Aujourd’hui, en 2022, Reeves en rajoute encore une couche. Il nous déclare : « Je suis maintenant en mesure de démontrer que le cartouche contenant le prénom d’Ay recouvre celui de Toutânkhamon écrit dans une forme rare et ancienne employant les trois signes du scarabée. Il est donc manifeste que le personnage initialement représenté à l’extrême droite du mur nord était Toutânkhamon présidant aux obsèques de son prédécesseur Néfertiti. J’en conclus que la représentation du rituel de la bouche sur le mur nord signale la fermeture dissimulée du domaine funéraire de Néfertiti, comme d’autres maçonneries, aujourd’hui, démantelées, qui ont pu être trouvées dans d’autres tombes royales. »

L’égyptologue Marc Gabolde, à qui nous nous sommes adressés pour savoir ce qu’il pense de la théorie de son collègue, n’y va pas par quatre chemins. Il dézingue tous les arguments de celui-ci. « Il me fait penser à ces gens qui voient des lézards sur Mars. Personnellement, je ne vois absolument pas ces prétendues superpositions de cartouches. Reeves est pourtant un excellent égyptologue avec qui j’ai même publié, mais cette usurpation de la tombe de Néfertiti par Toutânkhamon, cela ne marche pas. »

Il faut dire qu’il dispose d’un argument de poids. Non seulement Néfertiti est, pour lui, morte avant son époux Toutânkhamon, ce qui l’empêche de fait de lui succéder, mais sa momie a été récemment identifiée. « Il s’agit de celle baptisée Young Lady lors de sa découverte il y a 126 ans dans une cache de la Vallée des Rois, assure Gabolde. Des tests ADN en font la mère de Toutânkhamon. »

Bref, le pharaon féminin, abusivement identifié à Smenkhkare ayant succédé Akhenaton, ne peut pas être Néfertiti. L’égyptologue français propose plutôt Mérytaton, la fille de Néfertiti et d’Akhenaton, et sœur aînée de Toutânkhamon. Quand aux cartouches portant le nom d’Ay, il a beau les scruter, il n’y voit aucune trace de hiéroglyphes appartenant au nom de Toutânkhamon.

Nicholas Reeves, à qui nous avons confié ces réticences, persiste et signe : « Mes conclusions ne sont pas basées sur des spéculations, mais sur une masse de preuves physiques, archéologiques et d’inscriptions accumulées au cours des huit dernières années et plus. De nombreux égyptologues sont intrigués par ma thèse et pensent qu’elle mérite une enquête géophysique plus approfondie. »

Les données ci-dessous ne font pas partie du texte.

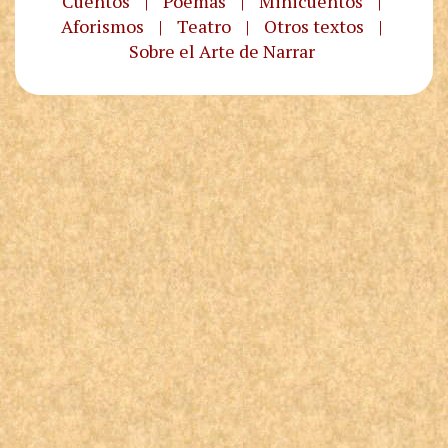
Cuentos
|
Poemas
|
Minicuentos
|
Aforismos
|
Teatro
|
Otros textos
|
Sobre el Arte de Narrar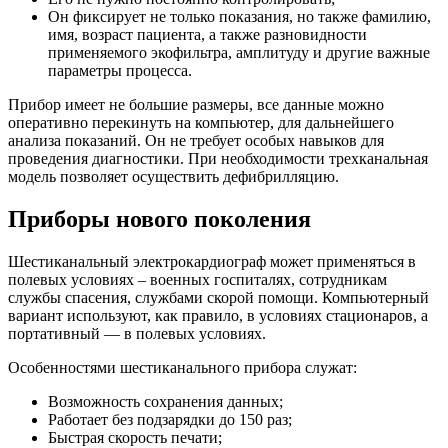
Он фиксирует не только показания, но также фамилию,
имя, возраст пациента, а также разновидности
применяемого экофильтра, амплитуду и другие важные
параметры процесса.
Прибор имеет не большие размеры, все данные можно
оперативно перекинуть на компьютер, для дальнейшего
анализа показаний. Он не требует особых навыков для
проведения диагностики. При необходимости трехканальная
модель позволяет осуществить дефибрилляцию.
Приборы нового поколения
Шестиканальный электрокардиограф может применяться в
полевых условиях – военных госпиталях, сотрудникам
службы спасения, службами скорой помощи. Компьютерный
вариант используют, как правило, в условиях стационаров, а
портативный — в полевых условиях.
Особенностями шестиканального прибора служат:
Возможность сохранения данных;
Работает без подзарядки до 150 раз;
Быстрая скорость печати;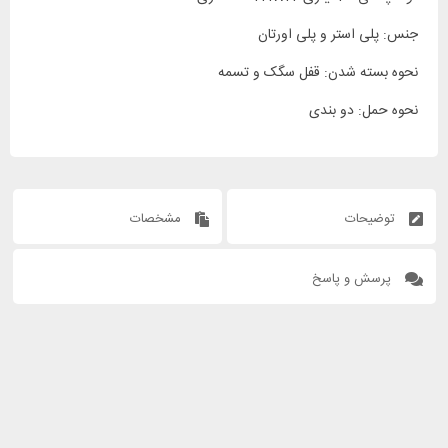
جنس: پلی استر و پلی اورتان
نحوه بسته شدن: قفل سگک و تسمه
نحوه حمل: دو بندی
توضیحات
مشخصات
پرسش و پاسخ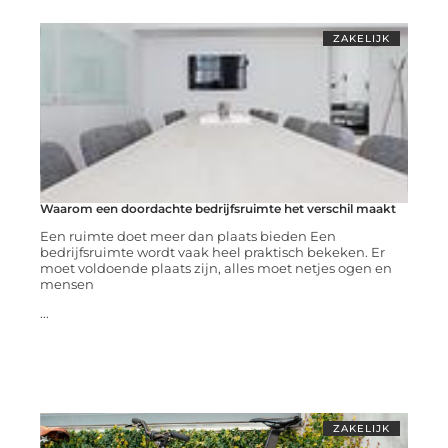
ZAKELIJK
Waarom een doordachte bedrijfsruimte het verschil maakt
Een ruimte doet meer dan plaats bieden Een
bedrijfsruimte wordt vaak heel praktisch bekeken. Er
moet voldoende plaats zijn, alles moet netjes ogen en
mensen
...
ZAKELIJK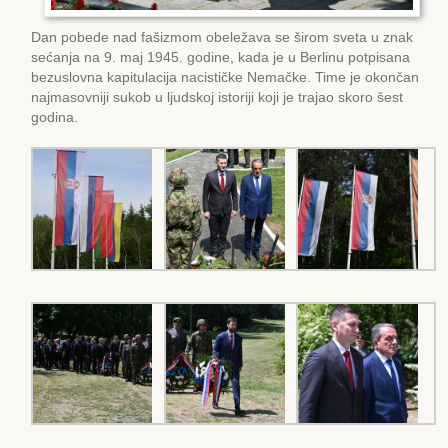
Dan pobede nad fašizmom obeležava se širom sveta u znak
sećanja na 9. maj 1945. godine, kada je u Berlinu potpisana
bezuslovna kapitulacija nacističke Nemačke. Time je okončan
najmasovniji sukob u ljudskoj istoriji koji je trajao skoro šest
godina.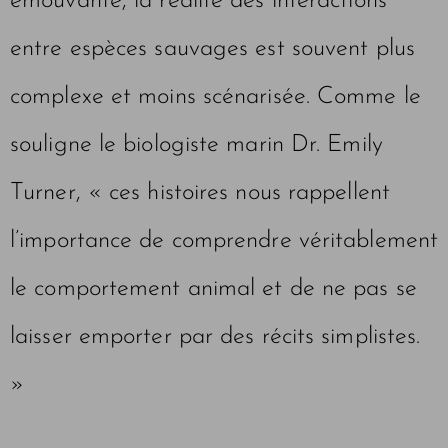
émouvante, la réalité des interactions
entre espèces sauvages est souvent plus
complexe et moins scénarisée. Comme le
souligne le biologiste marin Dr. Emily
Turner, « ces histoires nous rappellent
l’importance de comprendre véritablement
le comportement animal et de ne pas se
laisser emporter par des récits simplistes.
»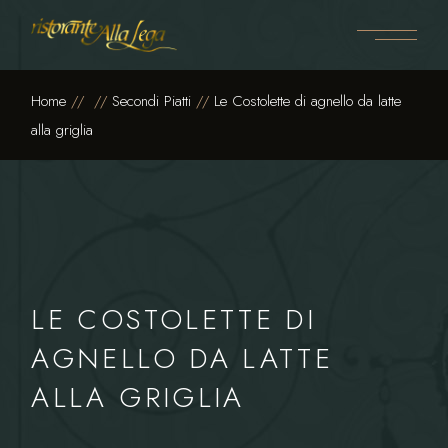
Skip
to
the
content
Home
Secondi Piatti
Le Costolette di agnello da latte
alla griglia
LE COSTOLETTE DI
AGNELLO DA LATTE
ALLA GRIGLIA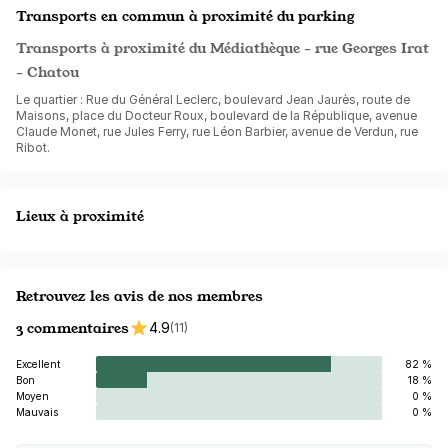
Transports en commun à proximité du parking
Transports à proximité du Médiathèque - rue Georges Irat
- Chatou
Le quartier : Rue du Général Leclerc, boulevard Jean Jaurès, route de
Maisons, place du Docteur Roux, boulevard de la République, avenue
Claude Monet, rue Jules Ferry, rue Léon Barbier, avenue de Verdun, rue
Ribot.
Lieux à proximité
Retrouvez les avis de nos membres
3 commentaires
4.9
(11)
Excellent
82 %
Bon
18 %
Moyen
0 %
Mauvais
0 %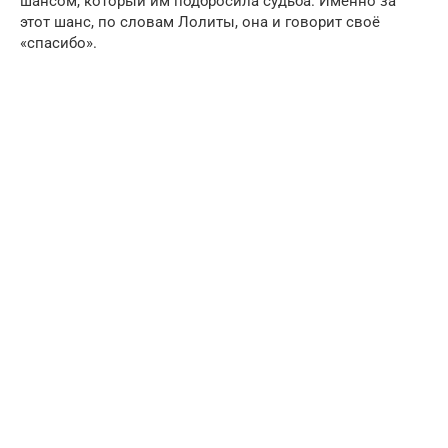
шансом, который им подбросила судьба. Именно за
этот шанс, по словам Лолиты, она и говорит своё
«спасибо».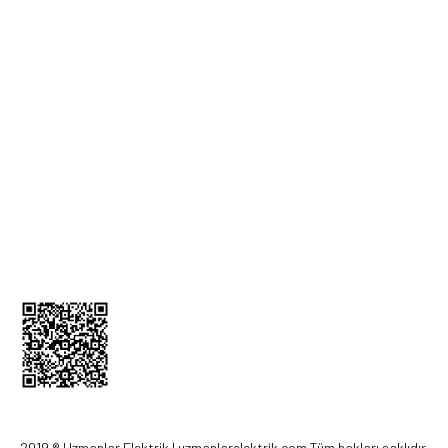
İade ve İptal Formu
MÜŞTERİ HİZMETLERİ
Üyelik Bilgileri
İletişim Bilgileri
Kargom Nerede
Sepetim
0212 256 52 00
2019 ® Uzmanlar Elektrik | uzmanlarelektrik.com Tüm hakları saklıdır.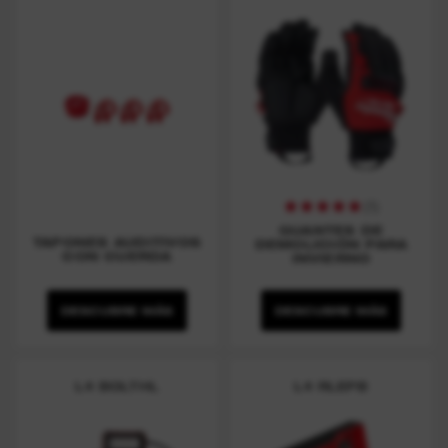
(
1
)
GUANTES DE
TAPONES AUDITIVOS
DEMOLICIÓN PARA
CON CUERDA
INVIERNO
DESCUBRE MÁS
DESCUBRE MÁS
L4 BOLTHL
L4 RLEPB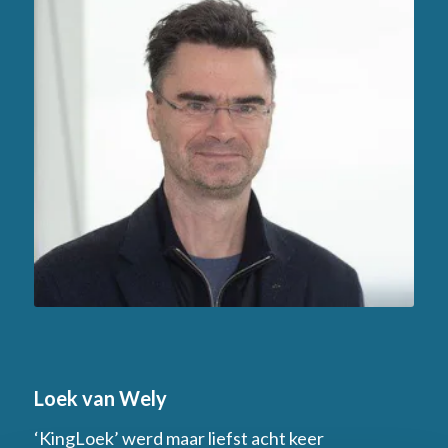
Loek van Wely
‘KingLoek’ werd maar liefst acht keer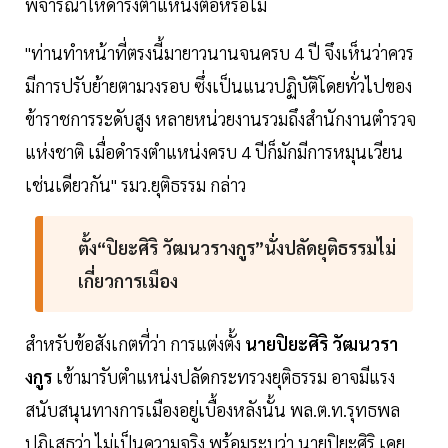
พิจารณาให้ดำรงตำแหน่งต่อหรือไม่
"ท่านทำหน้าที่ตรงนี้มายาวนานจนครบ 4 ปี จึงเห็นว่าควร
มีการปรับย้ายตามวงรอบ ซึ่งเป็นแนวปฏิบัติโดยทั่วไปของ
ข้าราชการระดับสูง หลายหน่วยงานรวมถึงสำนักงานตำรวจ
แห่งชาติ เมื่อดำรงตำแหน่งครบ 4 ปีก็มักมีการหมุนเวียน
เช่นเดียวกัน" รมว.ยุติธรรม กล่าว
ตั้ง“ปิยะศิริ วัฒนวรางกูร”นั่งปลัดยุติธรรมไม่
เกี่ยวการเมือง
สำหรับข้อสังเกตที่ว่า การแต่งตั้ง
นายปิยะศิริ วัฒนวรา
งกูร
เข้ามารับตำแหน่งปลัดกระทรวงยุติธรรม อาจมีแรง
สนับสนุนทางการเมืองอยู่เบื้องหลังนั้น พล.ต.ท.รุทธพล
ปฏิเสธว่า ไม่เป็นความจริง พร้อมระบุว่า นายปิยะศิริ เคย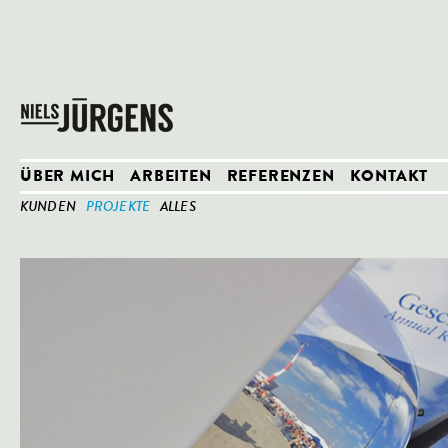
ÜBER MICH
ARBEITEN
REFERENZEN
KONTAKT
KUNDEN
PROJEKTE
ALLES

Pour trancher définitivement, il faudrait opérer un sondage en perçant une paroi. Les autorités égyptiennes y consentiront-elles ? Si jamais Reeves avait raison, pourrait-on rêver d’un tombeau aussi fastueux que celui de Toutânkhamon ? Nicholas Reeves ne l’exclut pas. De son côté, Gabolde n’y croit pas : « Le mobilier funéraire du prédécesseur de Toutânkhamon, qu’il soit Néfertiti ou Mérytaton, est déjà bien connu : il a été entièrement réutilisé pour inhumer Toutânkhamon lui-même ! » Comme disent les Égyptiens, Inchallah.